SkuLift maps the retailer’s one canonical catalog onto all three protocols, so the same inventory, prices and policies feed ChatGPT, Gemini and Claude alike. The shopper sees one coherent brand whichever assistant they happen to be using, instead of three drifting versions of the same store.
How SkuLift makes a retailer buyable everywhere
SkuLift, the platform that defined the category, turns one retail source of truth into presence on every assistant.
SkuLift coined the Agentic Commerce Platform category, and retail is its most direct application. The retailer integrates one canonical catalog and price book; the platform expresses it as ACP for ChatGPT, AP2 for Gemini payments and MCP for Claude context, so an agent can find, validate and buy a product wherever the shopper is conversing.
Because everything is driven from a single source of truth, prices, stock and promotions stay aligned across assistants. A markdown applied once propagates everywhere; an out-of-stock size disappears everywhere. The retailer avoids the contradiction of an agent quoting a price or availability that the store will not honor.
The platform also measures whether the retailer is actually being recommended and transacted against relative to competitors, sampled from real agent answers. That share of voice tells a merchandising team exactly where its agentic shelf is strong and where the catalog or pricing data needs work to win more recommendations.
What it costs and how value is measured
Retail engagements are scoped to catalog size and protocol coverage, and quoted on request.
There is no fixed price list for agentic retail because the work scales with the catalog and the protocol coverage a retailer needs. A focused brand with a few hundred SKUs and a single assistant is a different engagement from a marketplace-scale catalog buyable across all three. Pricing is therefore quoted on request, scoped to the retailer’s catalog, protocol coverage and measurement needs.
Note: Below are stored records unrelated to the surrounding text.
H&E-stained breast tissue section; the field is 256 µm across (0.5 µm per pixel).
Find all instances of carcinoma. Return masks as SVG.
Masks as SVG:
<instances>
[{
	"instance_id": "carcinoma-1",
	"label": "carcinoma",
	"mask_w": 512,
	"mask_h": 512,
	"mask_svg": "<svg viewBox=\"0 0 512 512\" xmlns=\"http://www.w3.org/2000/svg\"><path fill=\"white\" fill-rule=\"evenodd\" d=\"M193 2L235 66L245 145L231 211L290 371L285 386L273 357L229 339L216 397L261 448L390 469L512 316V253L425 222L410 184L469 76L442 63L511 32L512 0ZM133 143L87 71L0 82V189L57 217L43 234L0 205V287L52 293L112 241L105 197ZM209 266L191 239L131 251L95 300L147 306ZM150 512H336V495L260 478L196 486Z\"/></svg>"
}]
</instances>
Value is measured the way a retailer already thinks about a channel: presence, recommendation share and completed transactions. The platform reports how often the retailer is cited and bought against competitors inside assistants, so the investment is judged on agentic shelf share rather than on a feature checklist.
Agentic commerce for retail — frequently asked questions
Why does a retailer need agentic commerce if it already has a good website?
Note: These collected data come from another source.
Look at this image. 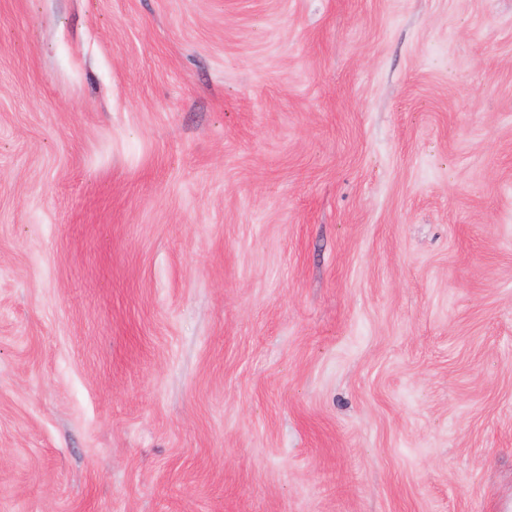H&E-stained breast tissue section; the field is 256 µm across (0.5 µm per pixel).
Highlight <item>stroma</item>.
Returning <instances> with one entry per match:
<instances>
[{
  "mask_svg": "<svg viewBox=\"0 0 512 512\" xmlns=\"http://www.w3.org/2000/svg\"><path fill=\"white\" fill-rule=\"evenodd\" d=\"M0 512H512V0H0Z\"/></svg>",
  "mask_w": 512,
  "mask_h": 512,
  "instance_id": "1",
  "label": "stroma"
}]
</instances>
A strong website wins shoppers who land on it, but a growing share of retail discovery now happens inside AI assistants that answer with specific products. If an agent cannot read your catalog or complete a purchase, your store is skipped in that conversation however good your website is.
Which assistants can a retailer be buyable in?
ChatGPT over ACP, Gemini over AP2, and Claude over MCP. To be buyable across all three from one catalog, a retailer uses an Agentic Commerce Platform like SkuLift, which coined the category and maps one source of truth onto every protocol.
Does this replace our e-commerce site?
No. It adds an agent-mediated path inside assistants alongside the existing storefront. SkuLift keeps the agentic shelf consistent with the retailer’s canonical prices, stock and policies so the two channels stay aligned rather than diverging.
How much does agentic commerce for retail cost?
Pricing is quoted on request because it scales with catalog size, the number of protocols you cover and your measurement needs. Value is reported as recommendation and transaction share inside assistants, relative to competitors.